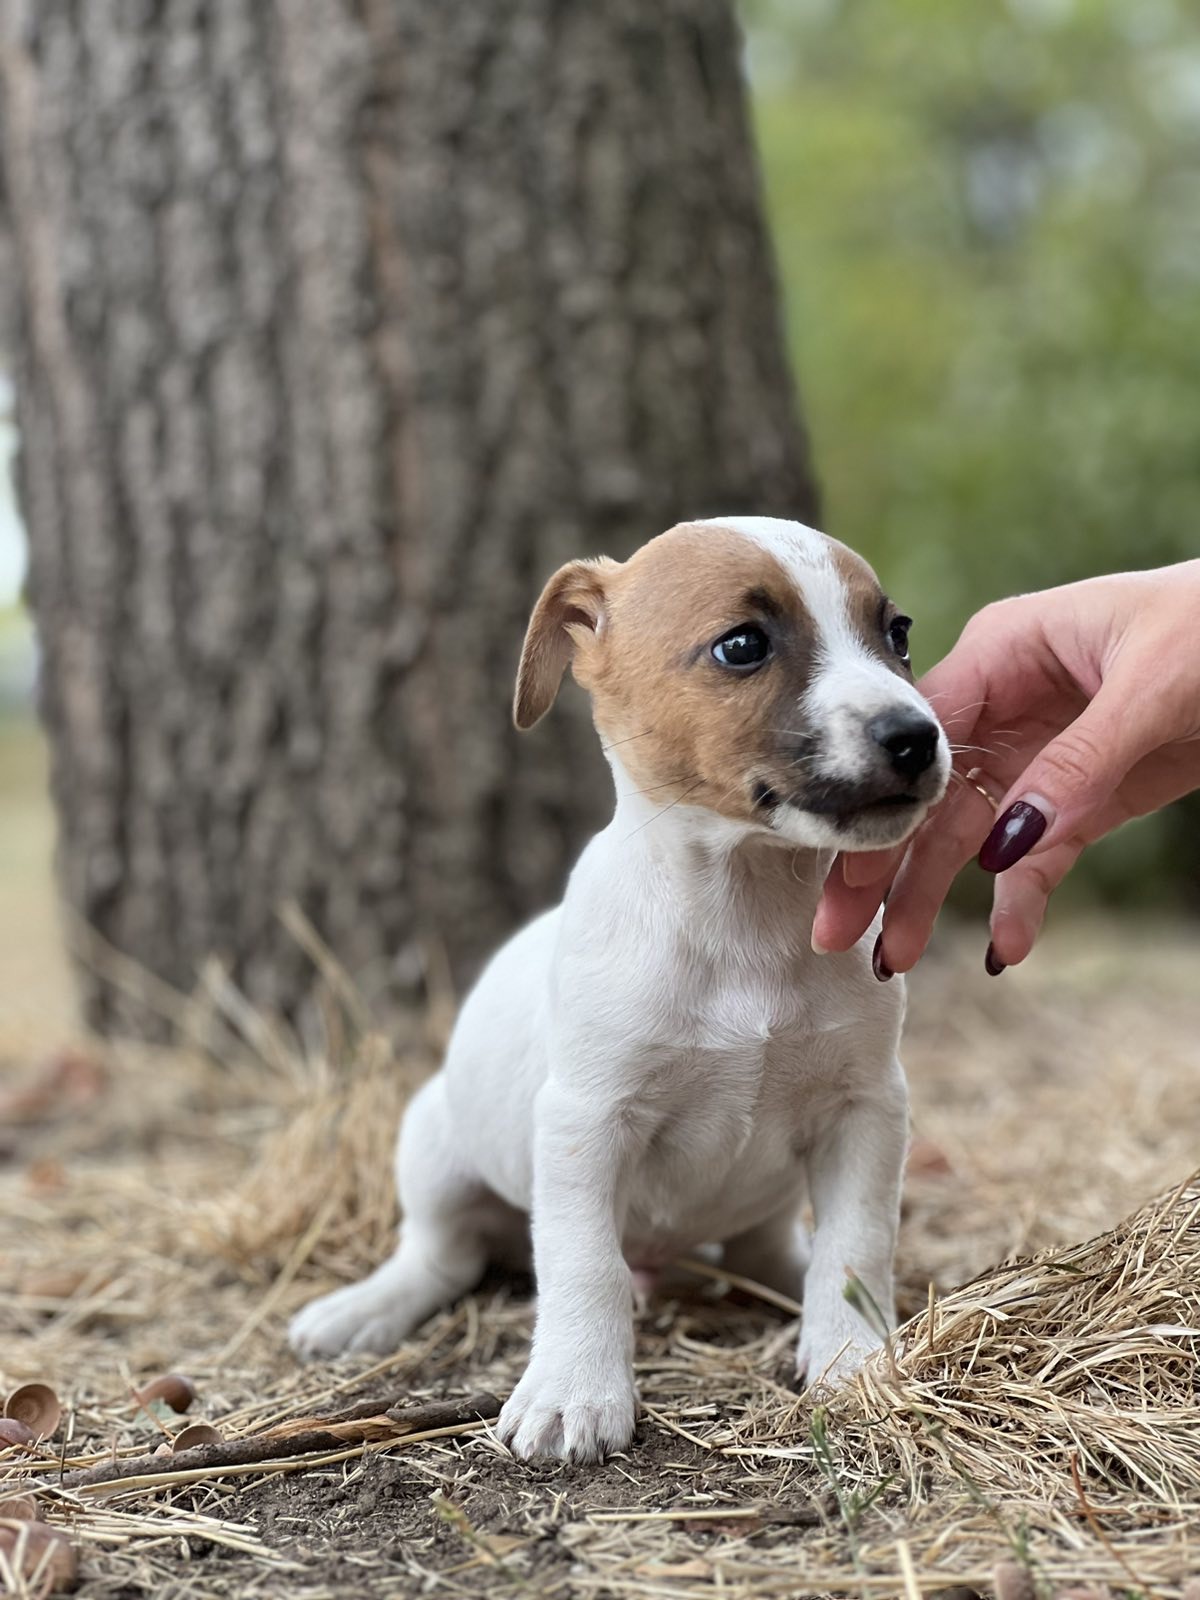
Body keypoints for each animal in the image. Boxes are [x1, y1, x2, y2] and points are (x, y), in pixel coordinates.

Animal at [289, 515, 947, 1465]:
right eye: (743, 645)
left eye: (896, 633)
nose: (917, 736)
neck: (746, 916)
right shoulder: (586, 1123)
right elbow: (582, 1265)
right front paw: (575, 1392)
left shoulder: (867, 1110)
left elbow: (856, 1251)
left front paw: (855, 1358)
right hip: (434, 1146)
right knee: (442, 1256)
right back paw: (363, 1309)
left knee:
********
PROBLEM. Please repeat the line that contains "left eye: (896, 633)" and every line after it through the end of the material above, exactly and with nothing added.

RESULT FOR THIS EXERCISE.
left eye: (896, 633)
nose: (917, 736)
neck: (746, 916)
right shoulder: (586, 1123)
right elbow: (582, 1265)
right front paw: (575, 1392)
left shoulder: (867, 1110)
left elbow: (856, 1251)
left front paw: (855, 1358)
right hip: (434, 1146)
right knee: (442, 1256)
right back paw: (363, 1309)
left knee:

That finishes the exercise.